PepsiCo Inc. posted stronger-than-expected third-quarter earnings Thursday, buoyed by solid international sales and improving beverage performance, even as the company continued to face declining volume in its North American snack and drink businesses.
The maker of Pepsi, Gatorade, and Doritos reported adjusted earnings per share of $2.29, ahead of Wall Street's forecast of $2.26, on revenue of $23.94 billion, which also surpassed expectations. Net income attributable to the company fell to $2.6 billion, or $1.90 per share, from $2.93 billion a year earlier, as higher costs and weaker domestic demand weighed on profitability.
Organic revenue, which excludes acquisitions, divestitures, and currency fluctuations, rose 1.3%, while total sales climbed 2.6% year over year. Shares gained nearly 2% in premarket trading, extending a modest rebound after falling almost 9% so far this year.
Chief Executive Officer Ramon Laguarta credited the results to PepsiCo's global diversification and cost optimization efforts. "Our reported net revenue growth accelerated and reflects the resilience of our international business, improved momentum within North America Beverages and the benefits of our portfolio reshaping actions," Laguarta said. "As we look ahead to the balance of this year and beyond, our top priorities are to accelerate growth and aggressively optimize our cost structure."
The company continues to face headwinds in its domestic operations. Worldwide food and beverage volume declined 1%, with PepsiCo Foods North America posting a 4% volume drop. The segment includes brands such as Doritos, Quaker Oats, and Pearl Milling, which have been pressured by shifting consumer habits and competition from lower-cost alternatives. PepsiCo has responded by investing in "permissible" snack options, such as Stacy's pita chips and Quaker rice cakes, and launching Doritos Protein, aimed at capitalizing on the high-protein trend.
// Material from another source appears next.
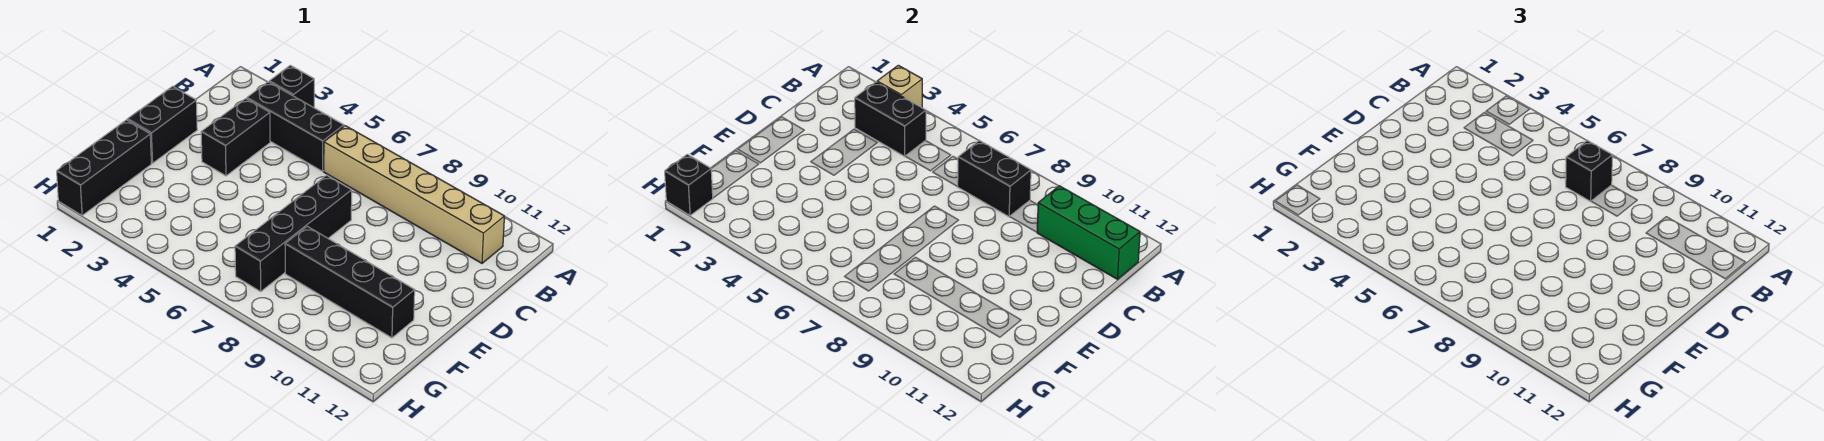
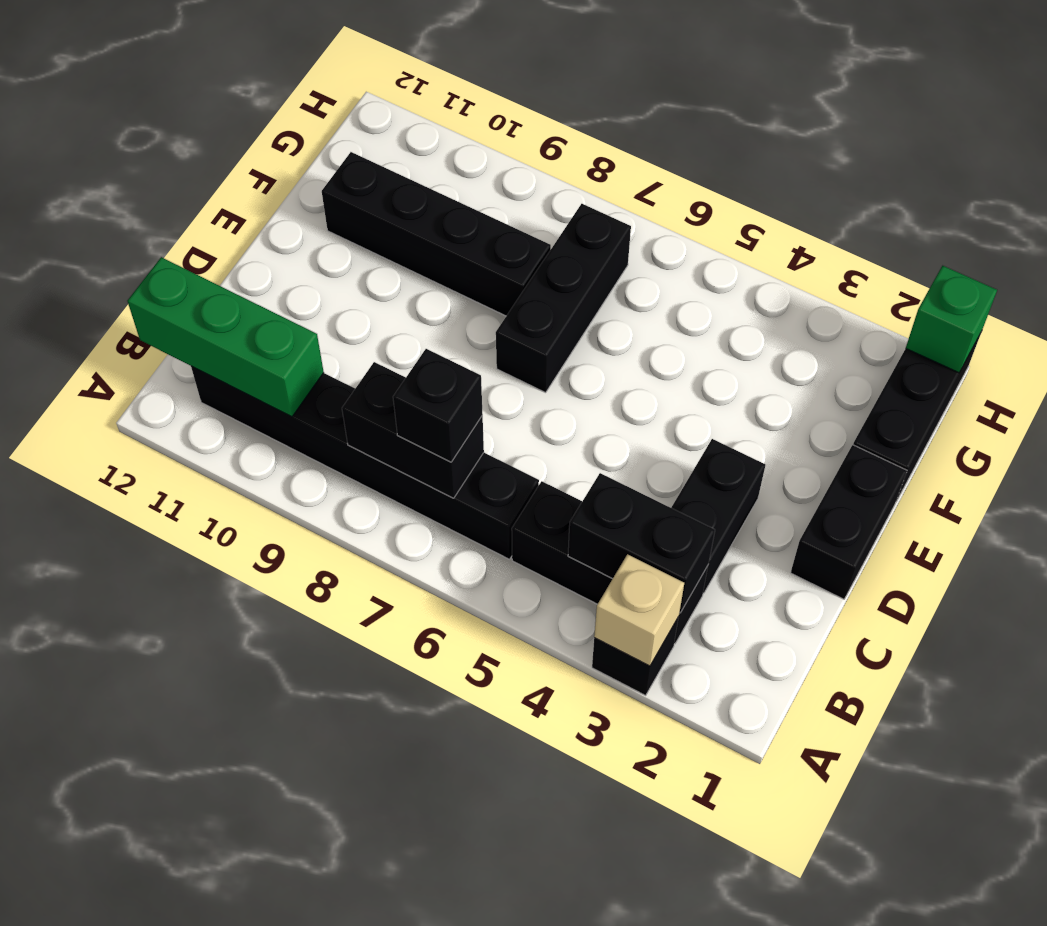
tan 1x6 brick [324,126,504,263] -> black 1x6 brick [191,366,539,559]
black 1x4 brick [235,175,352,291] -> black 1x3 brick [496,204,631,393]
black 1x1 brick [665,154,713,215] -> green 1x1 brick [906,266,997,373]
In beverages, North American volume fell 3%, though executives pointed to signs of stabilization. Pepsi's core soda line recorded volume and revenue growth, while the company's probiotic soda brand Poppi, acquired last year, saw retail sales rise more than 50% year to date. PepsiCo has also sought to streamline its portfolio, selling its Rockstar Energy business in the U.S. and Canada to Celsius Holdings, while retaining an 11% stake in the rival energy drink maker.
The company reaffirmed its full-year outlook, projecting core constant-currency earnings per share roughly flat from the prior year and organic revenue growth in the low single digits. Executives said North America remains a key area of focus, pledging to "aggressively reduce costs, accelerate innovation and further sharpen our price pack architecture initiatives."
PepsiCo also announced a major leadership transition. Jamie Caulfield, the company's longtime chief financial officer, will retire next year after more than three decades with the company. Steve Schmitt, currently CFO of Walmart U.S., will assume the position effective November 10, marking one of the most significant management changes since PepsiCo began restructuring its North American operations.